## Provided data
++++
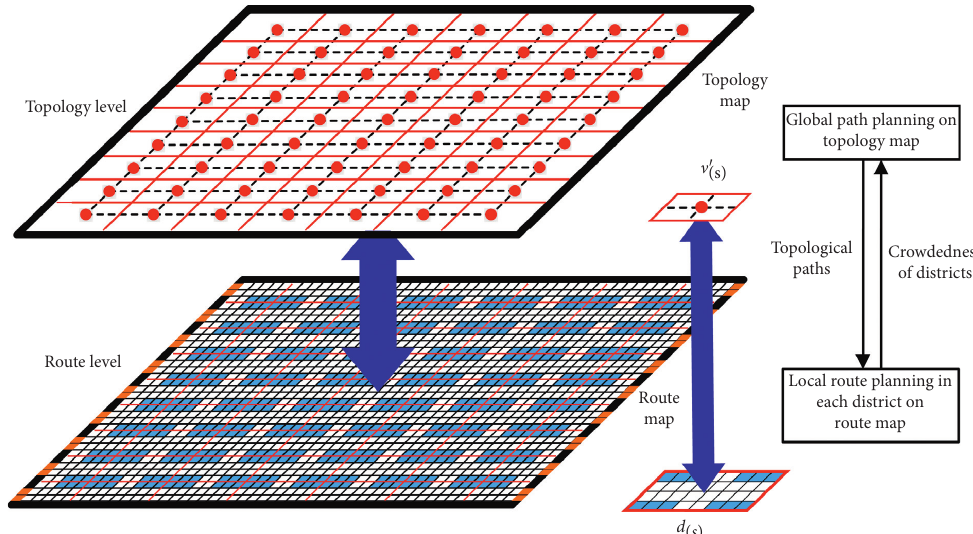
Figure 3: The bi-level architecture of the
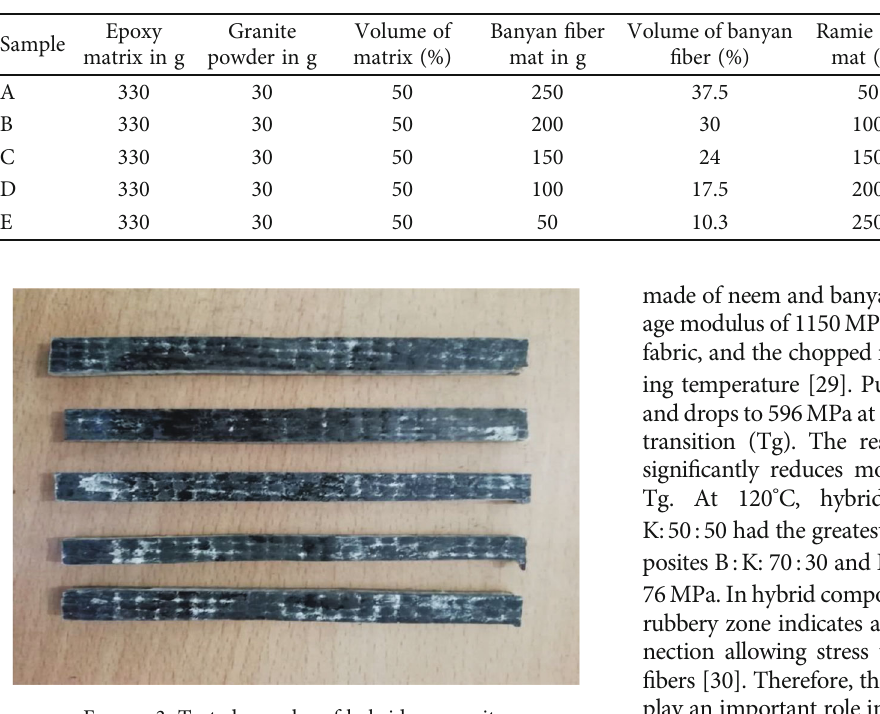
Figure 3: Tested samples of hybrid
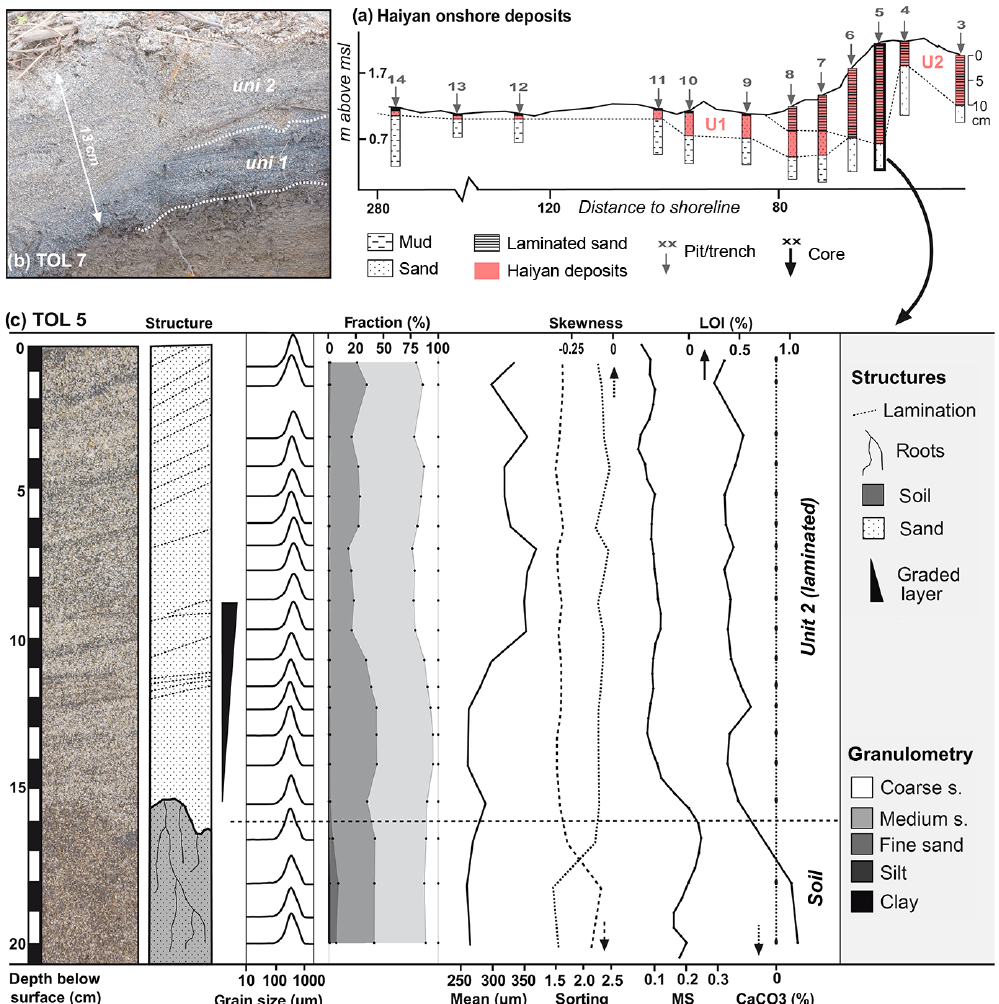
Figure 6. Typhoon Haiyan onshore deposits at site TOL. (a) Transect illustrating the succession of typhoon deposits in landward direction. A graded to massive basal unit (U1) is covered by a laminated unit (U2) in the proximal part of the coastal plain (TOL 3–8). (b) The 10cm thick deposit at TOL 7 consists of massive sand at the base (unit 1) and laminated sand on top (unit 2). (c) Sedimentary characteristics of TOL 5. The 16cm thick laminated typhoon layer can clearly be separated from the palaeosol due to lower LOI and magnetic susceptibility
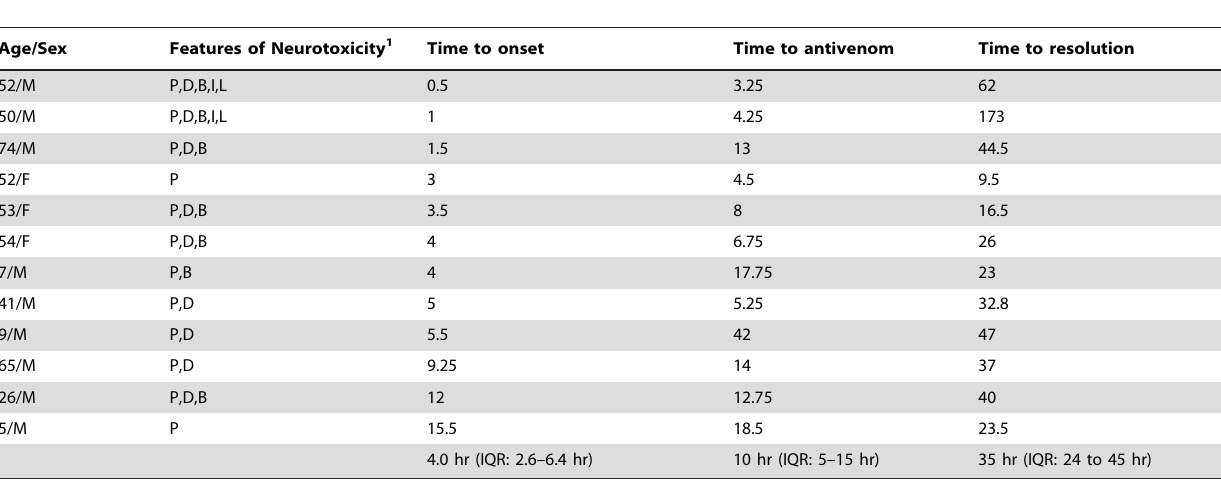
Table 3. Summary of patients with neurotoxicity including the time of onset and resolution and the time of antivenom.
++++
## What the task requires
Would you retype every line shown above exactly, leaving the pictures aside?

## Answer box
Figure 3: The bi-level architecture of the
Figure 3: Tested samples of hybrid
Figure 6. Typhoon Haiyan onshore deposits at site TOL. (a) Transect illustrating the succession of typhoon deposits in landward direction. A graded to massive basal unit (U1) is covered by a laminated unit (U2) in the proximal part of the coastal plain (TOL 3–8). (b) The 10cm thick deposit at TOL 7 consists of massive sand at the base (unit 1) and laminated sand on top (unit 2). (c) Sedimentary characteristics of TOL 5. The 16cm thick laminated typhoon layer can clearly be separated from the palaeosol due to lower LOI and magnetic susceptibility
Table 3. Summary of patients with neurotoxicity including the time of onset and resolution and the time of antivenom.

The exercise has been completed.